A teen confronts a torrent of emotions after her father’s death in Goodman’s impassioned musical ‘Life After’
The family in Britta Johnson’s play is messy in a way that will be instantly recognizable to anyone who’s lost a loved one when unfinished business defined their relationship.
“Life After,” the emotionally intense, sonically intricate new musical from Britta Johnson, opens without much fanfare. There’s just a lone man in a pool of light, leaving a voicemail message for his daughter Alice, asking her to please call back.
In the show’s second number, the teenager learns that shortly after leaving the message, her father died in a car crash.
Every family is messy, but the family in “Life After” is messy in a way that will be instantly recognizable to anyone who has lost a loved one when unfinished business still defined their relationship.
The 90-minute production, running through July 17 at the Goodman Theatre, is only the third major staging of “Life After,” following a 2017 world premiere in Toronto and a U.S. premiere in 2019 at San Diego’s Old Globe Theatre.
When: Through July 17
Where: Goodman Theatre, 170 N. Dearborn St.

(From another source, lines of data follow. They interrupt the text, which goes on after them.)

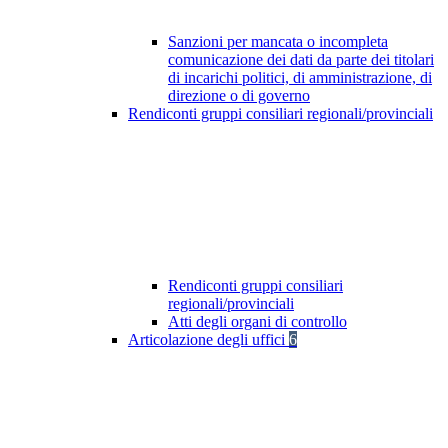
Sanzioni per mancata o incompleta
comunicazione dei dati da parte dei titolari
di incarichi politici, di amministrazione, di
direzione o di governo
Rendiconti gruppi consiliari regionali/provinciali
Rendiconti gruppi consiliari
regionali/provinciali
Atti degli organi di controllo
Articolazione degli uffici
6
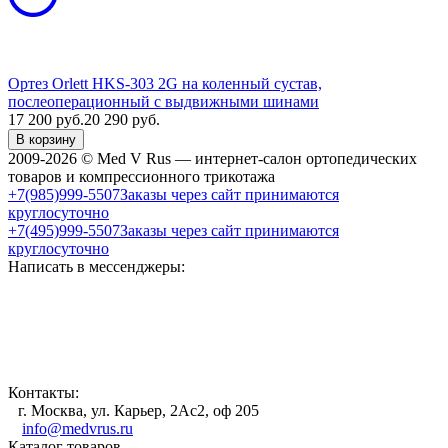
Ортез Orlett HKS-303 2G на коленный сустав,
послеоперационный с выдвижными шинами
17 200
руб.
20 290
руб.
В корзину
2009-2026 © Med V Rus — интернет-салон ортопедических
товаров и компрессионного трикотажа
+7(985)999-5507
Заказы через сайт принимаются
круглосуточно
+7(495)999-5507
Заказы через сайт принимаются
круглосуточно
Написать в мессенджеры:
Контакты:
г. Москва, ул. Карьер, 2Ас2, оф 205
info@medvrus.ru
Каталог товаров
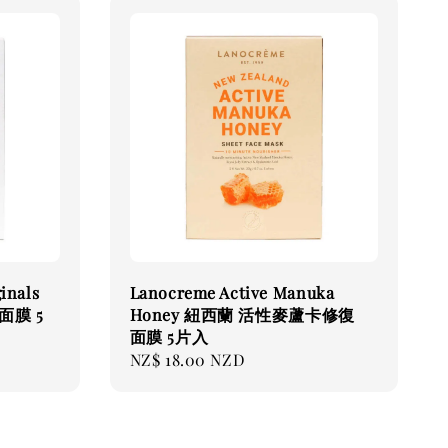
inals
Lanocreme Active Manuka
膜 5
Honey 紐西蘭 活性麥蘆卡修復
面膜 5片入
Regular
NZ$ 18.00 NZD
price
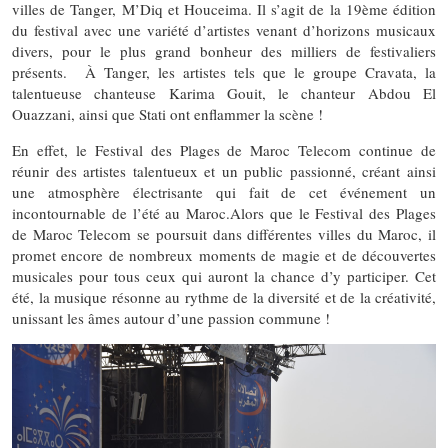
villes de Tanger, M’Diq et Houceima. Il s’agit de la 19ème édition
du festival avec une variété d’artistes venant d’horizons musicaux
divers, pour le plus grand bonheur des milliers de festivaliers
présents. À Tanger, les artistes tels que le groupe Cravata, la
talentueuse chanteuse Karima Gouit, le chanteur Abdou El
Ouazzani, ainsi que Stati ont enflammer la scène !
En effet, le Festival des Plages de Maroc Telecom continue de
réunir des artistes talentueux et un public passionné, créant ainsi
une atmosphère électrisante qui fait de cet événement un
incontournable de l’été au Maroc.Alors que le Festival des Plages
de Maroc Telecom se poursuit dans différentes villes du Maroc, il
promet encore de nombreux moments de magie et de découvertes
musicales pour tous ceux qui auront la chance d’y participer. Cet
été, la musique résonne au rythme de la diversité et de la créativité,
unissant les âmes autour d’une passion commune !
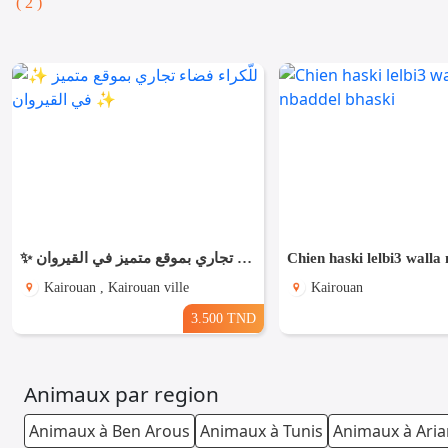
( 2 )
✨ للّكراء فضاء تجاري بموقع متميز في القيروان ✨
Kairouan , Kairouan ville
Kairouan
3.500 TND
Animaux par region
Animaux à Ben Arous
Animaux à Tunis
Animaux à Ari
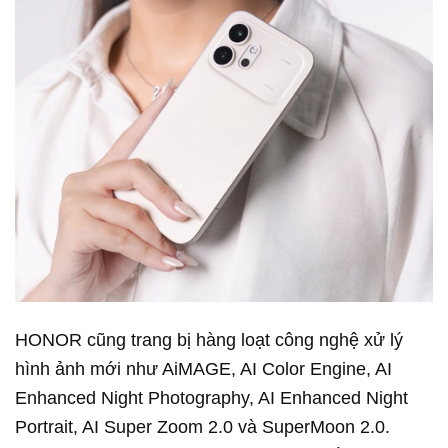
HONOR cũng trang bị hàng loạt công nghệ xử lý
hình ảnh mới như AiMAGE, AI Color Engine, AI
Enhanced Night Photography, AI Enhanced Night
Portrait, AI Super Zoom 2.0 và SuperMoon 2.0.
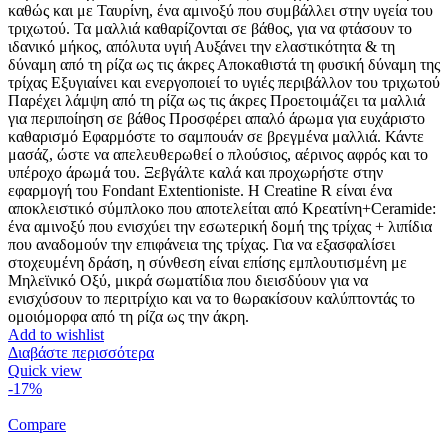
καθώς και με Ταυρίνη, ένα αμινοξύ που συμβάλλει στην υγεία του
τριχωτού. Τα μαλλιά καθαρίζονται σε βάθος, για να φτάσουν το
ιδανικό μήκος, απόλυτα υγιή Αυξάνει την ελαστικότητα & τη
δύναμη από τη ρίζα ως τις άκρες Αποκαθιστά τη φυσική δύναμη της
τρίχας Εξυγιαίνει και ενεργοποιεί το υγιές περιβάλλον του τριχωτού
Παρέχει λάμψη από τη ρίζα ως τις άκρες Προετοιμάζει τα μαλλιά
για περιποίηση σε βάθος Προσφέρει απαλό άρωμα για ευχάριστο
καθαρισμό Εφαρμόστε το σαμπουάν σε βρεγμένα μαλλιά. Κάντε
μασάζ, ώστε να απελευθερωθεί ο πλούσιος, αέρινος αφρός και το
υπέροχο άρωμά του. Ξεβγάλτε καλά και προχωρήστε στην
εφαρμογή του Fondant Extentioniste. Η Creatine R είναι ένα
αποκλειστικό σύμπλοκο που αποτελείται από Κρεατίνη+Ceramide:
ένα αμινοξύ που ενισχύει την εσωτερική δομή της τρίχας + λιπίδια
που αναδομούν την επιφάνεια της τρίχας. Για να εξασφαλίσει
στοχευμένη δράση, η σύνθεση είναι επίσης εμπλουτισμένη με
Μηλεϊνικό Οξύ, μικρά σωματίδια που διεισδύουν για να
ενισχύσουν το περιτρίχιο και να το θωρακίσουν καλύπτοντάς το
ομοιόμορφα από τη ρίζα ως την άκρη.
Add to wishlist
Διαβάστε περισσότερα
Quick view
-17%
Compare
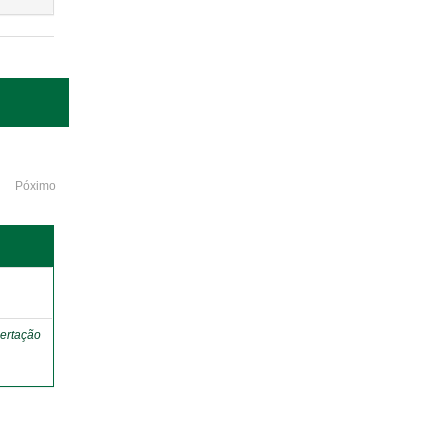
Póximo
o
ertação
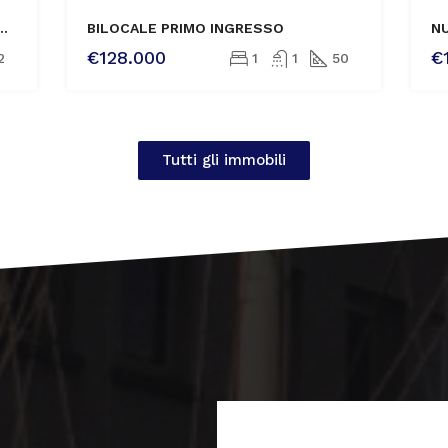
VENDITA
ZIOSO E LUMINOSO BILOCALE ULTIMO PIANO
BILOCALE PRIMO INGRESSO
€128.000
€
2
1
1
50
Tutti gli immobili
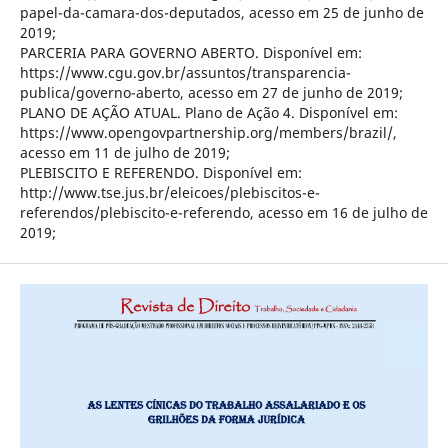
papel-da-camara-dos-deputados, acesso em 25 de junho de
2019;
PARCERIA PARA GOVERNO ABERTO. Disponível em:
https://www.cgu.gov.br/assuntos/transparencia-
publica/governo-aberto, acesso em 27 de junho de 2019;
PLANO DE AÇÃO ATUAL. Plano de Ação 4. Disponível em:
https://www.opengovpartnership.org/members/brazil/,
acesso em 11 de julho de 2019;
PLEBISCITO E REFERENDO. Disponível em:
http://www.tse.jus.br/eleicoes/plebiscitos-e-
referendos/plebiscito-e-referendo, acesso em 16 de julho de
2019;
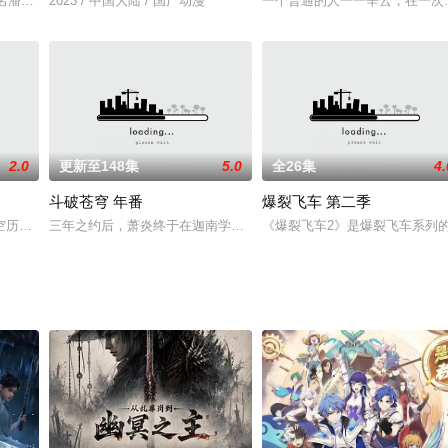
化名潘洛斯）在和死对头超级英雄叶子暮的激战中意外穿越回2030年的高二。
2023 / 中国大陆 / 国产动漫
一个普通的人一一辛云，在一次
2.0
更新至148集
5.0
全26集
4.
斗破苍穹 年番
爆裂飞车 第二季
望之时，突破自身觉醒道魂和器灵皇宇 ，并察觉到以叔叔为首的众人逼迫爷爷
空历史的武朝，成为了身份低贱的赘婿——姓宁名毅字立恒。因伊宁自幼怀揣武
三年之约后，萧炎终于在迦南学院见到了薰儿，此后他广交挚友并成
《爆裂飞车2》是爆裂飞车系列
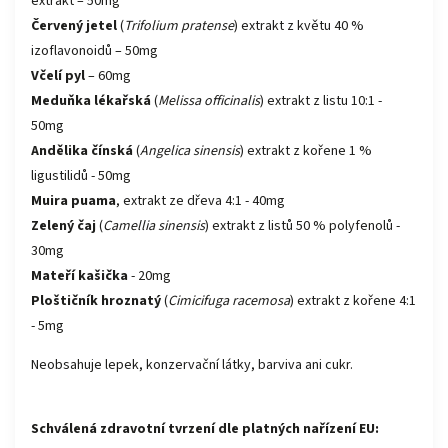
extrakt – 50mg
Červený jetel
(
Trifolium pratense
) extrakt z květu 40 %
izoflavonoidů – 50mg
Včelí pyl
– 60mg
Meduňka lékařská
(
Melissa officinalis
) extrakt z listu 10:1 -
50mg
Andělika čínská
(
Angelica sinensis
) extrakt z kořene 1 %
ligustilidů - 50mg
Muira puama
, extrakt ze dřeva 4:1 - 40mg
Zelený čaj
(
Camellia sinensis
) extrakt z listů 50 % polyfenolů -
30mg
Mateří kašička
- 20mg
Ploštičník hroznatý
(
Cimicifuga racemosa
) extrakt z kořene 4:1
- 5mg
Neobsahuje lepek, konzervační látky, barviva ani cukr.
Schválená zdravotní tvrzení dle platných nařízení EU:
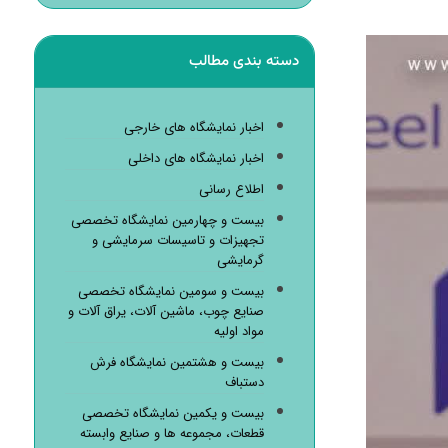
دسته بندی مطالب
اخبار نمایشگاه های خارجی
اخبار نمایشگاه های داخلی
اطلاع رسانی
بیست و چهارمین نمایشگاه تخصصی
تجهیزات و تاسیسات سرمایشی و
گرمایشی
بیست و سومین نمایشگاه تخصصی
صنایع چوب، ماشین آلات، یراق آلات و
مواد اولیه
بیست و هشتمین نمایشگاه فرش
دستباف
بیست و یکمین نمایشگاه تخصصی
قطعات، مجموعه ها و صنایع وابسته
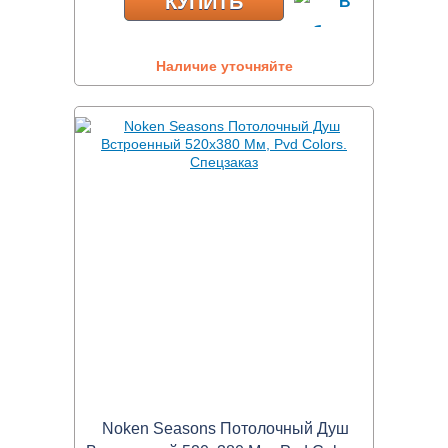
КУПИТЬ
Наличие уточняйте
Noken Seasons Потолочный Душ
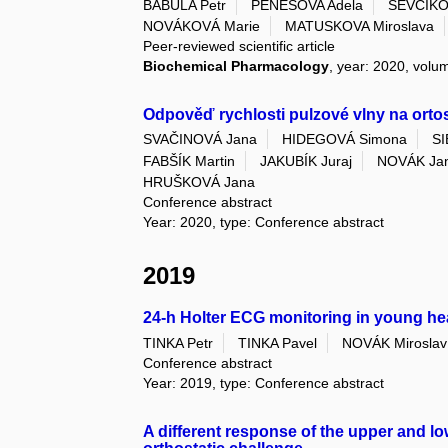
BABULA Petr
PENESOVA Adela
SEVCIKOV
NOVÁKOVÁ Marie
MATUSKOVA Miroslava
Peer-reviewed scientific article
Biochemical Pharmacology
, year: 2020, volu
Odpověď rychlosti pulzové vlny na ortos
SVAČINOVÁ Jana
HIDEGOVÁ Simona
S
FABŠÍK Martin
JAKUBÍK Juraj
NOVÁK Ja
HRUŠKOVÁ Jana
Conference abstract
Year: 2020, type: Conference abstract
2019
24-h Holter ECG monitoring in young hea
TINKA Petr
TINKA Pavel
NOVÁK Miroslav
Conference abstract
Year: 2019, type: Conference abstract
A different response of the upper and lo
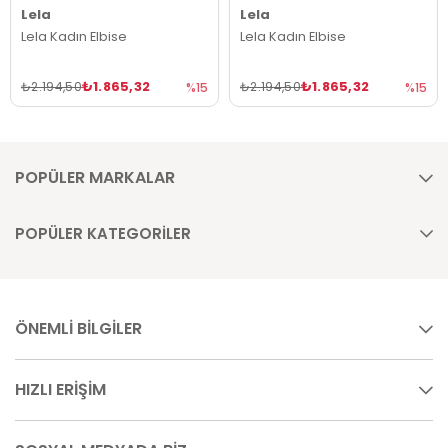
Lela
Lela
Lela Kadın Elbise
Lela Kadın Elbise
₺1.865,32
₺1.865,32
₺2.194,50
₺2.194,50
%15
%15
POPÜLER MARKALAR
POPÜLER KATEGORİLER
ÖNEMLİ BİLGİLER
HIZLI ERİŞİM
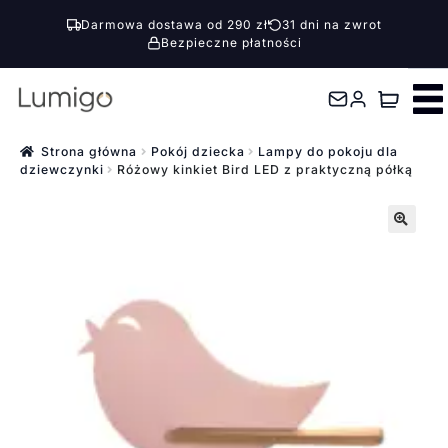
Darmowa dostawa od 290 zł
31 dni na zwrot
Bezpieczne płatności
Przejdź
Przejdź
do
do
nawigacji
treści
Strona główna
Pokój dziecka
Lampy do pokoju dla
dziewczynki
Różowy kinkiet Bird LED z praktyczną półką
🔍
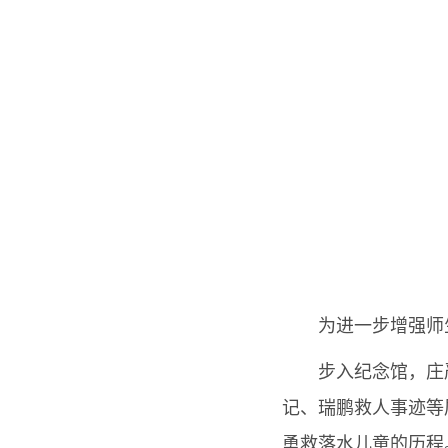
为进一步增强师
步入纪念馆，庄
记、瑞鹏救人事迹等
勇救落水儿童的历程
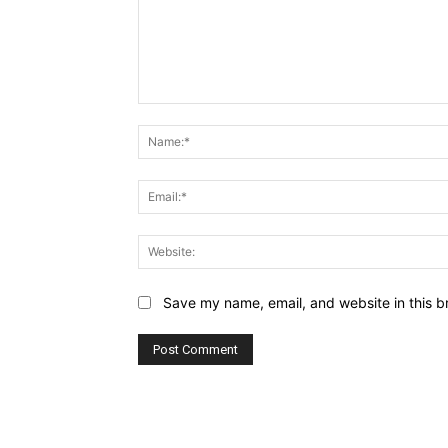
Comment:
Save my name, email, and website in this b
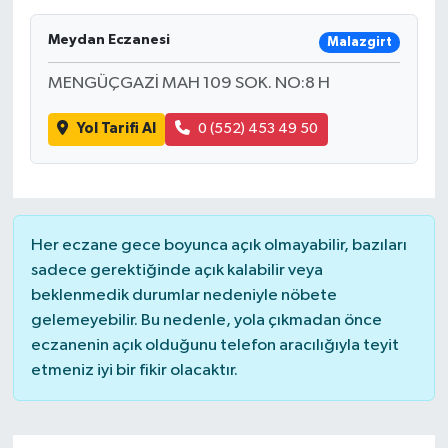
Meydan Eczanesi
Malazgirt
MENGÜÇGAZİ MAH 109 SOK. NO:8 H
Yol Tarifi Al
0 (552) 453 49 50
Her eczane gece boyunca açık olmayabilir, bazıları
sadece gerektiğinde açık kalabilir veya
beklenmedik durumlar nedeniyle nöbete
gelemeyebilir. Bu nedenle, yola çıkmadan önce
eczanenin açık olduğunu telefon aracılığıyla teyit
etmeniz iyi bir fikir olacaktır.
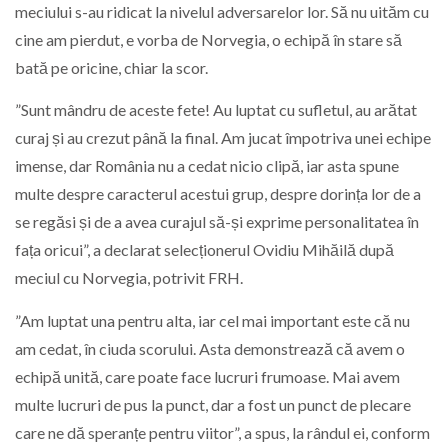
meciului s-au ridicat la nivelul adversarelor lor. Să nu uităm cu
cine am pierdut, e vorba de Norvegia, o echipă în stare să
bată pe oricine, chiar la scor.
”Sunt mândru de aceste fete! Au luptat cu sufletul, au arătat
curaj și au crezut până la final. Am jucat împotriva unei echipe
imense, dar România nu a cedat nicio clipă, iar asta spune
multe despre caracterul acestui grup, despre dorința lor de a
se regăsi și de a avea curajul să-și exprime personalitatea în
fața oricui”, a declarat selecționerul Ovidiu Mihăilă după
meciul cu Norvegia, potrivit FRH.
”Am luptat una pentru alta, iar cel mai important este că nu
am cedat, în ciuda scorului. Asta demonstrează că avem o
echipă unită, care poate face lucruri frumoase. Mai avem
multe lucruri de pus la punct, dar a fost un punct de plecare
care ne dă speranțe pentru viitor”, a spus, la rândul ei, conform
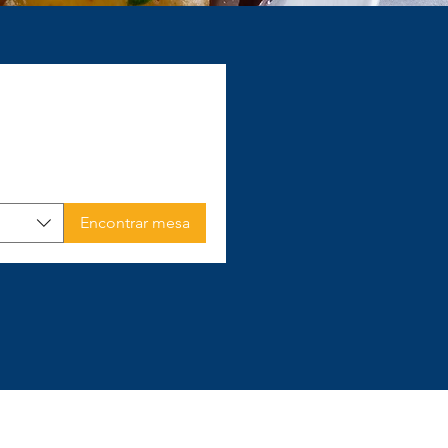
Encontrar mesa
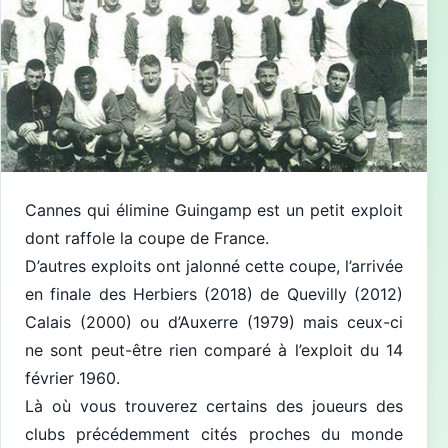
Cannes qui élimine Guingamp est un petit exploit
dont raffole la coupe de France.
D’autres exploits ont jalonné cette coupe, l’arrivée
en finale des Herbiers (2018) de Quevilly (2012)
Calais (2000) ou d’Auxerre (1979) mais ceux-ci
ne sont peut-être rien comparé à l’exploit du 14
février 1960.
Là où vous trouverez certains des joueurs des
clubs précédemment cités proches du monde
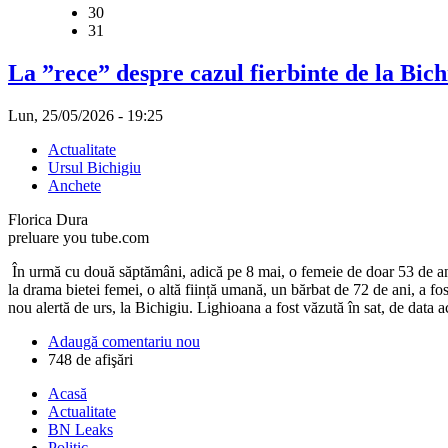
30
31
La ”rece” despre cazul fierbinte de la Bichi
Lun, 25/05/2026 - 19:25
Actualitate
Ursul Bichigiu
Anchete
Florica Dura
preluare you tube.com
În urmă cu două săptămâni, adică pe 8 mai, o femeie de doar 53 de an
la drama bietei femei, o altă ființă umană, un bărbat de 72 de ani, a fo
nou alertă de urs, la Bichigiu. Lighioana a fost văzută în sat, de data 
Adaugă comentariu nou
748 de afişări
Acasă
Actualitate
BN Leaks
Politic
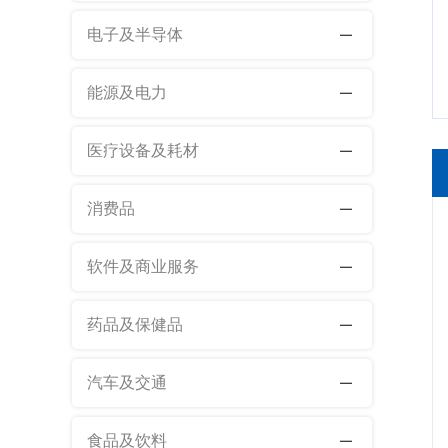
电子及半导体
能源及电力
医疗设备及耗材
消费品
软件及商业服务
药品及保健品
汽车及交通
食品及饮料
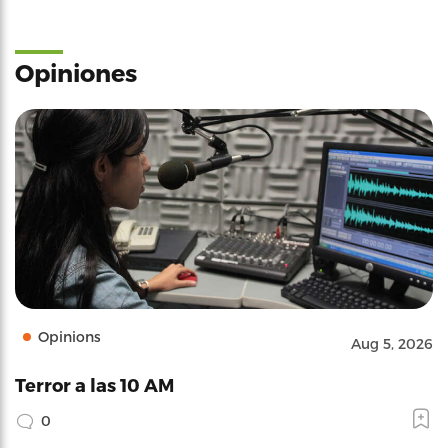
Opiniones
Opinions
Aug 5, 2026
Terror a las 10 AM
0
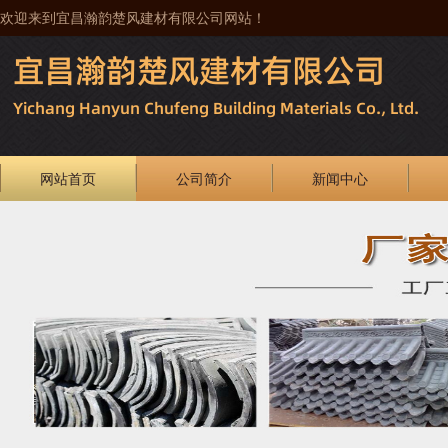
欢迎来到宜昌瀚韵楚风建材有限公司网站！
网站首页
公司简介
新闻中心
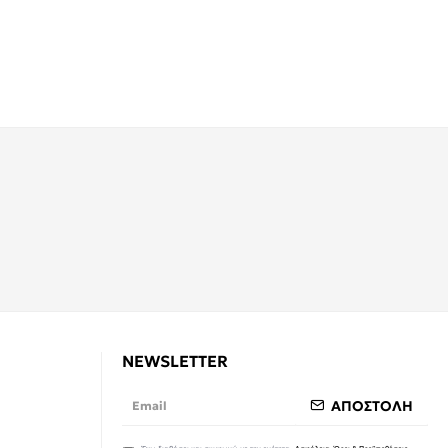
NEWSLETTER
ΑΠΟΣΤΟΛΗ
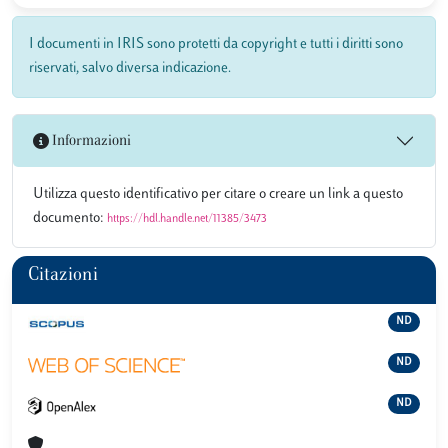
I documenti in IRIS sono protetti da copyright e tutti i diritti sono
riservati, salvo diversa indicazione.
Informazioni
Utilizza questo identificativo per citare o creare un link a questo
documento:
https://hdl.handle.net/11385/3473
Citazioni
ND
ND
ND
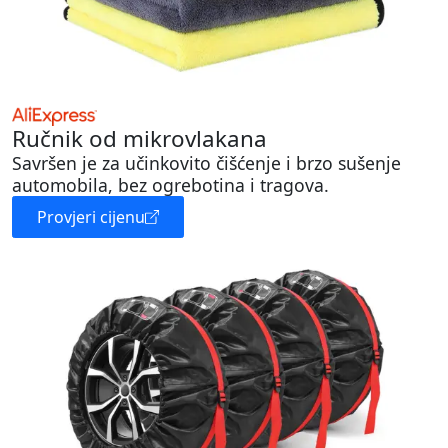
Ručnik od mikrovlakana
Savršen je za učinkovito čišćenje i brzo sušenje
automobila, bez ogrebotina i tragova.
Provjeri cijenu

Run time: 90 minutes, no intermission
Johnson began working on “Life After” more than a decade ago, when she was a teenager trying to cope with her father’s untimely death. The completed work is replete with non-hummable melodies, conversational lyrics and emotional depth, evoking the great Stephen Sondheim.
Director Annie Tippe and music director Chris Kong guide a nine-person ensemble and a live, seven-piece orchestra to melodic highs and dissonant lows. Grief and all of its shattering attendants — rage, confusion, denial, heartache — manifest themselves incrementally, snowballing into a force that will crush Frank’s survivors if they can’t make peace with his flaws.
Frank (Paul Alexander Nolan) ignites the emotional firestorm contained in “Life After,” but the story is centered on Alice (Samantha Williams). Alice is rarely without her clutch of Furies (Ashley Perez Flanagan, Lauryn Hobbs, Chelsea Williams), a trio who provide both a Greek chorus and an alternately hilarious/nightmarish manifestation of the clambering, overwhelming thoughts erupting from Alice’s psyche. Predominant among those thoughts is that she is responsible for her father’s death.
Alice isn’t alone in trying to navigate grief so all-consuming it subsumes reason. Her mother Beth (Bryonha Marie Parham) and sister Kate (Skyler Volpe) struggle over their own troubled, truncated relationships with Frank.
An author and a public speaker who seems a cross between Dale Carnegie and Tony Robbins, Frank traveled the world’s auditoriums dispensing advice in his “Transformotion” conferences. His self-help axioms are mostly cliches about standing on the edge of a new day and learning to forgive yourself. But even at their shallowest, Johnson finds shards of truth at the center of each cliché and hones them to piercing effect.
Tippe’s ensemble meshes into a perfectly imperfect nuclear family. When Alice, Kate and Beth are besieged by strangers bearing food, the bereaved can clearly see the condolence casseroles come with a hefty side of prurience and pity.
The plot moves nimbly as Alice tries to piece together the final hour of her father’s death, with her best friend Hannah (Lucy Panush) serving as a sounding board and, when needed, cheery raconteur.
Alice follows clues — scribbles on an old notepad, a flight number, a seemingly offhand comment from debate coach Ms. Tompkins (Jen Sese) — but none offers closure.
Every character has a similarly relatable journey. In the innocuously titled “Wallpaper,” Parham’s Beth delivers an anthem of joy, love, anger and blazing anguish that’s on a par with “Rose’s Turn,” the iconic five-alarm barnburner from “Gypsy.”
As Alice travels the stages of grief, her vocals color the merciless road she’s on, from “Alice Finds Out,” when she learns of her father’s death, to the benediction-like “Poetry,” when she finally comes to terms, as much as she can, with his memory.
Ann Yee’s choreography veers with grace and precision among the show’s many moods. Tap, modern or ballet-influenced, the movement expresses what the characters feel when words fail them. The cast is backed by an orchestra directed by Kong. The sound, whether hushed a cappella vocal or a lush, soaring string crescendo, is rich, clear and balanced.
Playing out on set designer Todd Rosenthal’s rendition of home surrounded by puffy clouds in a robin’s egg blue sky, “Life After” looks as good as it sounds.
Alice ultimately has to confront the brutal truth that sometimes people leave you halfway through the woods.
“Life After,” on the other hand, will stay with you for a long while.